Béatrice Moderne

"L'objectif est de démontrer que le handicap fait partie de nous" assure Béatrice Moderne

Béatrice Moderne, fondatrice et présidente de Every Bodies, un défilé pour personnes en situation de handicap, est l'invitée de 6 minutes chrono / Lyon Capitale.

140 étudiants en stylisme de l’école Esmod. 2000 spectateurs attendus. 35 mannequins, dont Mayanne actrice dans le film Un p’tit truc en plus (sortie en 2024 et réalisé par Artus), Jordan Broisin vice-champion du monde de slalom en para ski alpin, Sandrine Cauderon-Paulin, championne de tennis fauteuil, Chantal Réquena, ancienne danseuse étoile de l’Opéra de Lyon.

Tous seront réunis le 17 mai prochain à l'occasion du le 1er défilé de mode inclusive à Lyon. Son nom : Every Bodies. Tous les corps. Tout le monde.

Jeudi 20 février, sous la présidence d'honneur du maire de Lyon, un dîner de gala caritatif est organisé dans les salons de l'Hôtel de Ville à 18h30 suivi d'une vente aux enchères (toiles des graffeurs Brusk et Cart'1, feutres de Dorothée Richard notamment)

"L'objectif est de démontrer que le handicap fait partie de nous, de notre société et que c'est tout un chacun, explique Béatrice Moderne, présidente de l'association PIH (Premièrement : Inclusion et humanité), porteure de l'événement. Le handicap, on ne doit pas le regarder comme quelque chose à côté, mais comme quelque chose qui fait partie de nous."
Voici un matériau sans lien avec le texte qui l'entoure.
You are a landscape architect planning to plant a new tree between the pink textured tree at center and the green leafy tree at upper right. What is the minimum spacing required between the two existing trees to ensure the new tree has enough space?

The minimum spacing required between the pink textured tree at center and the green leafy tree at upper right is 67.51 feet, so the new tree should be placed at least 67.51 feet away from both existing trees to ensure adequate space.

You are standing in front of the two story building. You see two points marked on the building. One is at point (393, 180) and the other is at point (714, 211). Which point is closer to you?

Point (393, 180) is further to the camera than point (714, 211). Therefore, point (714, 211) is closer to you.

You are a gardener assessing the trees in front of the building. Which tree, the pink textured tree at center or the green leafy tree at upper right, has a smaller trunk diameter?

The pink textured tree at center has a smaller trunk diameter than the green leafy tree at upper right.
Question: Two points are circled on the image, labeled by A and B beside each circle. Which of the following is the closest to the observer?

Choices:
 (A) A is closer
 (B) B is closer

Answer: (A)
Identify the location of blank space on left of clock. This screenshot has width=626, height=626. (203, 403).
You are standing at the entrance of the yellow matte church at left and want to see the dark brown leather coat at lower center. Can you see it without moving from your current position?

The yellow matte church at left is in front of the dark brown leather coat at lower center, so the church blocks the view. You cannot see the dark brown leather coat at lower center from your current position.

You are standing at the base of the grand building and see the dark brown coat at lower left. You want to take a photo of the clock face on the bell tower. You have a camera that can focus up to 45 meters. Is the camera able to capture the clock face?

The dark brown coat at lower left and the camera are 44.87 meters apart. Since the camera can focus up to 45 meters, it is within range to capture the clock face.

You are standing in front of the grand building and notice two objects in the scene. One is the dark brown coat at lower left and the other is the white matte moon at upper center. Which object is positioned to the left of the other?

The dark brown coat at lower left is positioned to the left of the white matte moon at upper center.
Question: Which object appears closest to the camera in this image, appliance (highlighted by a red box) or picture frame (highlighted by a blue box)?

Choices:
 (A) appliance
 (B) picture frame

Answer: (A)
Cette ancienne adjointe et secrétaire générale de la fédération socialiste du Rhône, à l'énergie débordante, sait de quoi elle parle. Un cancer du sein l'a contrainte a opérer une masectomie. "Quand je suis sortie de l'hôpital, l'assistante sociale m'a montré un petit catalogue avec les endroits où je pouvais aller acheter mes sous-vêtements, et ce qui m'avait marqué à l'époque, c'était l'endroit. C'est-à-dire qu'il fallait que j'aille soit dans une pharmacie, soit dans un magasin d'orthopédie. En ce qui concerne les vêtements et les handicaps, souvent on va parler du vêtement mais côté pratico-pratique, rarement de l'esthétique, alors qu'il n'y a pas de raison qu'à partir du moment où vous êtes porteur de handicap, vous n'ayez pas le droit à l'esthétique."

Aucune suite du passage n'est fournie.